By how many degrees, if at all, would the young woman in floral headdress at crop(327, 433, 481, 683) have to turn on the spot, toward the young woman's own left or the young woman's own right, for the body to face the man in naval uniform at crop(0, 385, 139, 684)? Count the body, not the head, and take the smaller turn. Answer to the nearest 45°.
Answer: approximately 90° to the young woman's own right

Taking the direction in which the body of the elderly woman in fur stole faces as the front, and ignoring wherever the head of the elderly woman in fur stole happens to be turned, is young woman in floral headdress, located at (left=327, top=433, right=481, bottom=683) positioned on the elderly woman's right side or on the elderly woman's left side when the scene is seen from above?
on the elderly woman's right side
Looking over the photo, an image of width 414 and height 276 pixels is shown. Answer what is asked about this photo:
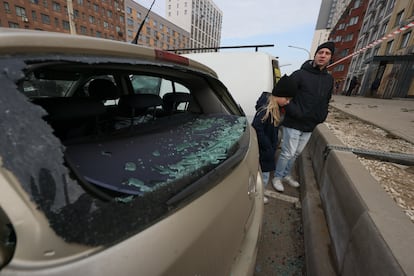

════════════════════

— Do zrobienia —
Podaj jako listę numerowaną wiersze od tego z „Taking the direction” aż do końca rekordów, oba krańce włącznie, bez pustych wierszy. Obrazków nie umieszczaj w odpowiedzi.

— Odpowiedź —
1. Taking the direction in which the body of the elderly woman in fur stole faces as the front, and ignoring wherever the head of the elderly woman in fur stole happens to be turned, is young woman in floral headdress, located at (left=327, top=433, right=481, bottom=683) positioned on the elderly woman's right side or on the elderly woman's left side when the scene is seen from above?
2. on the elderly woman's right side
3. Looking over the photo, an image of width 414 and height 276 pixels is shown. Answer what is asked about this photo:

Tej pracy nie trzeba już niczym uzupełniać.